Amnesty célèbre un nouvel an iranien "inquiétant" devant l'ambassade d'Iran
Amnesty célèbre un nouvel an iranien "inquiétant" devant l'ambassade d'Iran - © Amnesty/Twitter

Des militants d'Amnesty International, des membres de la diaspora iranienne ainsi que des professeurs et étudiants de la VUB (Vrije Universiteit Brussel) se sont réunis mardi à Bruxelles, sur la berme centrale de l'avenue Franklin Roosevelt, face à l'ambassade d'Iran, pour célébrer ensemble "une nouvelle année iranienne placée sous le signe de l'inquiétude". Ils ont ainsi voulu attirer une fois de plus l'attention sur la situation critique du professeur invité de la VUB, Ahmadreza Djalali, de l'étudiant invité de l'ULg, Hamid Babaei, et du défenseur des droits de l'homme Narges Mohammadi.

Un procès de dix minutes

Ces trois Iraniens détenus célèbrent Nowruz, leur nouvel an, loin de leur famille et de leurs proches. Les participants ont déjeuné autour d'une table sur laquelle étaient posées trois assiettes vides, témoignages symboliques de l'absence des trois Iraniens.

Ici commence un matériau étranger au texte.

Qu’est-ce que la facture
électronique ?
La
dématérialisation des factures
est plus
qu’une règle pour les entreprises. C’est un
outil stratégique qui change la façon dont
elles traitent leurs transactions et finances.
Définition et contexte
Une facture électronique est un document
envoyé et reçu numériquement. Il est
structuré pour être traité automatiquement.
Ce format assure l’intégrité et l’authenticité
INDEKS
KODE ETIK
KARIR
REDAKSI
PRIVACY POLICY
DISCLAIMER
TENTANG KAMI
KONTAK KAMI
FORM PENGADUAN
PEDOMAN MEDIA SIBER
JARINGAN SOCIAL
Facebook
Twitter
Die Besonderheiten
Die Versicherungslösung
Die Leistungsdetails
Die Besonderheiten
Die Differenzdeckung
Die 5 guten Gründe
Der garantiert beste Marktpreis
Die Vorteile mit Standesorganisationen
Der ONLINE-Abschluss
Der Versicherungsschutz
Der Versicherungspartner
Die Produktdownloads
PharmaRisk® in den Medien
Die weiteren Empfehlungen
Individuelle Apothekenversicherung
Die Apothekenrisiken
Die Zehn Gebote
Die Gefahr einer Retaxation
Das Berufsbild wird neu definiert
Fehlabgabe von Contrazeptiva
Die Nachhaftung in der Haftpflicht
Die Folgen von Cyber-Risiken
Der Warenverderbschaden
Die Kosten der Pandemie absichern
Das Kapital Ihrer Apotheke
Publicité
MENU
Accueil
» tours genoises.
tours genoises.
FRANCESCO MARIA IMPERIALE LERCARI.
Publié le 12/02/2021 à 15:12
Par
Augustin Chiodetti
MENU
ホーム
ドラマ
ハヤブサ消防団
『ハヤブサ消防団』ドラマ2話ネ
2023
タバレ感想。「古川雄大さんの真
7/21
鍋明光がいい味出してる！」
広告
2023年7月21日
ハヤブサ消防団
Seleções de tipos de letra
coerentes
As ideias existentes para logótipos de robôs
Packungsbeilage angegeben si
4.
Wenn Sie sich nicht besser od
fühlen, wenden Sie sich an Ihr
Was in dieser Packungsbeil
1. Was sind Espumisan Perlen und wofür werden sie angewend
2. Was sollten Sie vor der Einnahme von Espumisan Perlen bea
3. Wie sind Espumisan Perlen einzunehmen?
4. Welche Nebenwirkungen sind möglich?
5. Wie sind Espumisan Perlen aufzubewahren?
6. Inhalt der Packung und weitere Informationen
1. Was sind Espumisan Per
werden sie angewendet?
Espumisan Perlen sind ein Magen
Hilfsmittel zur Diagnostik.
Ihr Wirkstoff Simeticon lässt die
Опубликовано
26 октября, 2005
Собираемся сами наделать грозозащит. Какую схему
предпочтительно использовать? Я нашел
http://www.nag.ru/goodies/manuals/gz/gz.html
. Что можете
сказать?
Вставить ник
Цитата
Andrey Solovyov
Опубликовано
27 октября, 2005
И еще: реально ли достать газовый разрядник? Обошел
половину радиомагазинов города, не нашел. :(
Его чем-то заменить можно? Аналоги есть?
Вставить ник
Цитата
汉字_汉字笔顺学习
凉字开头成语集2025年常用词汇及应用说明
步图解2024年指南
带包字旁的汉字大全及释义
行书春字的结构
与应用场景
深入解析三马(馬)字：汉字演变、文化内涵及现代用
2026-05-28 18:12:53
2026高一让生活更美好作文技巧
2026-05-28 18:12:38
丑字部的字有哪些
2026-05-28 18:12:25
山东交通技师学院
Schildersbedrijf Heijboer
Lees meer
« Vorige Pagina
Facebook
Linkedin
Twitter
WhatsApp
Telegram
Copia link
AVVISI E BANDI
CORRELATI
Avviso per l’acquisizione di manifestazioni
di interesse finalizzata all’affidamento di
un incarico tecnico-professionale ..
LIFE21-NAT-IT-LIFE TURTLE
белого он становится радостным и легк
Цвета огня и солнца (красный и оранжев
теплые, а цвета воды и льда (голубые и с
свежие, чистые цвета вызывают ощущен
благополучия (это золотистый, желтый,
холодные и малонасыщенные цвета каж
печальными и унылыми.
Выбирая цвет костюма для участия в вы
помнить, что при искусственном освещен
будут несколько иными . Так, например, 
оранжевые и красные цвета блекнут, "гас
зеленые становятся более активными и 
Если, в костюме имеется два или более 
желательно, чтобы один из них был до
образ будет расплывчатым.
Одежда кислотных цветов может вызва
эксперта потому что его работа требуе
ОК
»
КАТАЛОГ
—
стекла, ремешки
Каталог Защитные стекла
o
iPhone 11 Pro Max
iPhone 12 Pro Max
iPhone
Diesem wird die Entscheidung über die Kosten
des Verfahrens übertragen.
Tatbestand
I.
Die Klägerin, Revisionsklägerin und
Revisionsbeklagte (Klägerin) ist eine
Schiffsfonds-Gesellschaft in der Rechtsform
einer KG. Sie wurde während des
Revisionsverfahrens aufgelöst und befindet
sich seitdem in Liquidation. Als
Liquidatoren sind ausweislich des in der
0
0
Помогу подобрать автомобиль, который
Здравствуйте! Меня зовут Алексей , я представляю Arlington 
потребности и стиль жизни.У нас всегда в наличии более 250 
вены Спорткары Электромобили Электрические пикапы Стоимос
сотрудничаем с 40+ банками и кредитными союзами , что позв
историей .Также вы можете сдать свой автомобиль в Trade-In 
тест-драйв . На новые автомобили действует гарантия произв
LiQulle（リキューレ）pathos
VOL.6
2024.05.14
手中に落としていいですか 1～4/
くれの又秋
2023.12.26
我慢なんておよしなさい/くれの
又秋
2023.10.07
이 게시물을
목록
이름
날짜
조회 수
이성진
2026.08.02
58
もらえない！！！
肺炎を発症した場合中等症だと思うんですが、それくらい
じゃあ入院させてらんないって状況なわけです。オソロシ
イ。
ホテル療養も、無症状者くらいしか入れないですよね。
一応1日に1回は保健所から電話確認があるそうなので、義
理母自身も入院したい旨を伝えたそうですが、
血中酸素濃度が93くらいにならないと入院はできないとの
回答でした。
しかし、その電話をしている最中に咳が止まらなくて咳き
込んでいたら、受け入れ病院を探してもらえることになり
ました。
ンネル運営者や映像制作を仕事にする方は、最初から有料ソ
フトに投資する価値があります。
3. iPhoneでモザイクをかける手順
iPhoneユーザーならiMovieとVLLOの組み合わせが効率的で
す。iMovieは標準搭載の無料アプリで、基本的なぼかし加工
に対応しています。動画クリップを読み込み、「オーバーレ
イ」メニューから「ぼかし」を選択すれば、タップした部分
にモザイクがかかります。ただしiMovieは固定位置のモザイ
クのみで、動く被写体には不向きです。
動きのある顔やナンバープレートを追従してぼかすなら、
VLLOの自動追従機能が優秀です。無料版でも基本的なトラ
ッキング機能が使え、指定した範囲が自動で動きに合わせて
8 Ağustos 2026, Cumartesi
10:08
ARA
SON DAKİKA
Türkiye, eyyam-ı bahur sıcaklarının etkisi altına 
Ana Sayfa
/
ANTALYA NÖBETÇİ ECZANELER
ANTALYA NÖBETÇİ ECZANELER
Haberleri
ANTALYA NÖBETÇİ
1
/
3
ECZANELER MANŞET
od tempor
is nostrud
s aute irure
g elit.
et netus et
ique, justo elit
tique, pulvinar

L'état du professeur invité de la VUB Djalali est particulièrement préoccupant. Le scientifique poursuit une grève de la faim et ne pèse plus que 56 kilos.

"Pour nous, c'est facile parce que nous vivons en liberté, dès lors nous ne perdons pas courage. Mais nous ressentons l'urgence de la situation, du moment, car nous savons qu'il ne pourra plus tenir longtemps", a déclaré Caroline Pauwels, rectrice de la VUB.

Amnesty International tient également à partager avec le plus grand nombre l'inquiétude suscitée par le cas d'Hamid Babaei, un étudiant iranien de l'Université de Liège (ULg), qui a été condamné en 2013 à six ans de prison au terme d'un procès qui n'aura guère duré plus de dix minutes.

Et sur la situation, enfin, de Narges Mohammadi, un militant des droits de l'homme qui a notamment dénoncé la peine de mort ainsi que les attaques à l'acide dont sont parfois victimes des femmes en Iran. Pour ce combat et d'autres, Mohammadi s'est vu infliger une peine de 22 ans de prison.

Amnesty International réclame la libération immédiate de ces trois Iraniens.